Here's an interesting example: economists have been complaining that the industrial production data (which indicates that the economy is slowing down) does not jive with the export data, which is displying mysterious growth impulses. If export is indeed growing by 30-40% on an average every month, over the same period in the previous year, then some of that buoyancy should have reflected in the industrial production numbers. But it does not. So, what gives? There is speculation that India Inc is bringing back illegal cash stashed overseas by showing sham export orders. This helps not only in laundering the unaccounted cash (sent overseas by hawala, or by understating export prices or overstating the import bill) but also avoid the gimlet eye of the income tax slueths who are increasingly interested in offshore accounts of India Inc.

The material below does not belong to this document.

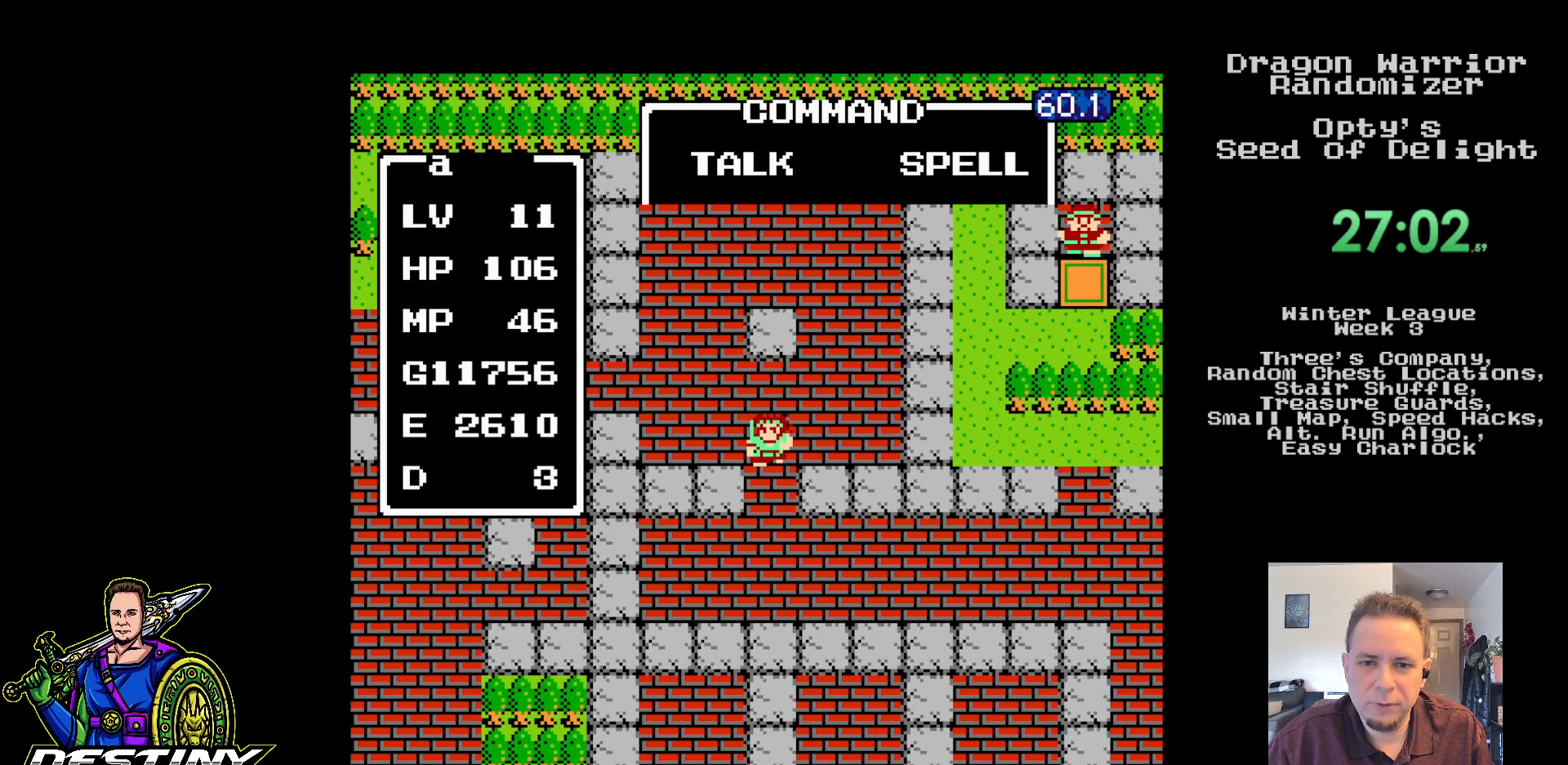
{"buttons": ["DPAD_DOWN", "DPAD_RIGHT"], "events": [[17, "DPAD_DOWN", "down"], [500, "DPAD_RIGHT", "down"]]}
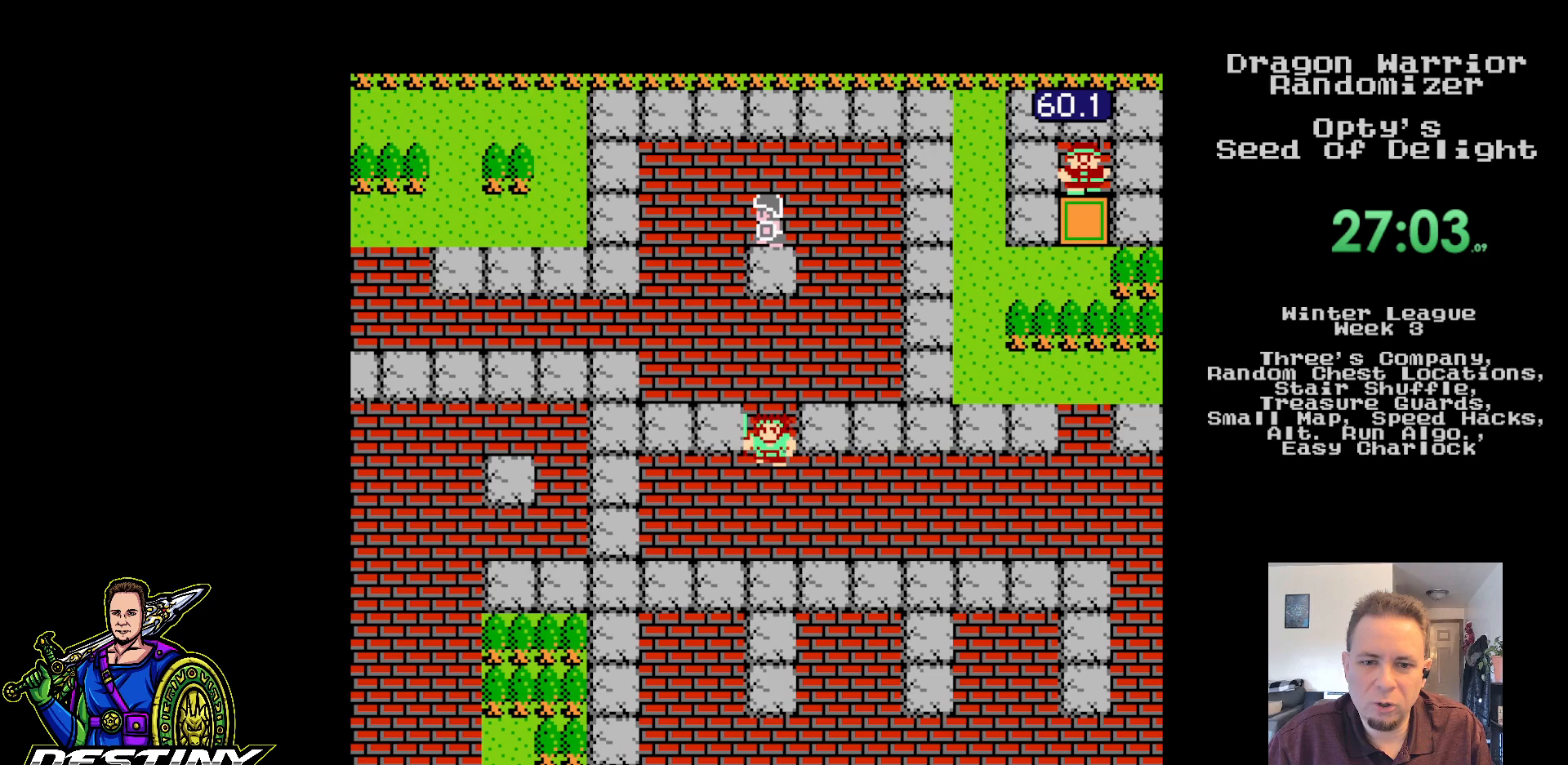
{"buttons": ["DPAD_RIGHT"], "events": [[50, "DPAD_DOWN", "up"]]}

Control Caper: The government has been reluctant to give up its control over large areas of natural resources, especially the right to allocate at whim. It has also been slow in appointing independent regulators for a large number of sectors (take, for example, petroleum, or even transport). This control over resources is the source of power and the birthplace of all shady deals. This column advocates open auctions for all resources and the immediate appointment of independent regulators in all sectors.

Passion for Power: Getting a ministerial portfolio sometimes requires huge investment – in first winning elections and then contributing substantially to the party coffers. Once, the ministerial portfolio is in hand, this initial investment has to be recovered. This is achieved by distributing the fish and loaves of office – prime postings, lucrative deals, agency commission. One of the visible effects of this distorted structure can be seen in the petty corruption that engages most of the youth on the street – the policeman, the government clerk who will not oblige until his appetite for inducements is satiated, etc. One suggestion is to implement the numerous police reforms suggested by various committees. Ministers should not have the powers to appoint either policemen or judges.

Come November 22, it will be clear whether the political class is serious about the Lokpal Bill, or whether they have some aces up their sleeves that will be used to finesse Team Anna Hazare. Another alternative: both sides choose to walk the middle path. In which case, apart from Anna Hazare, there is another winner: Aruna Roy and the National Advisory Council.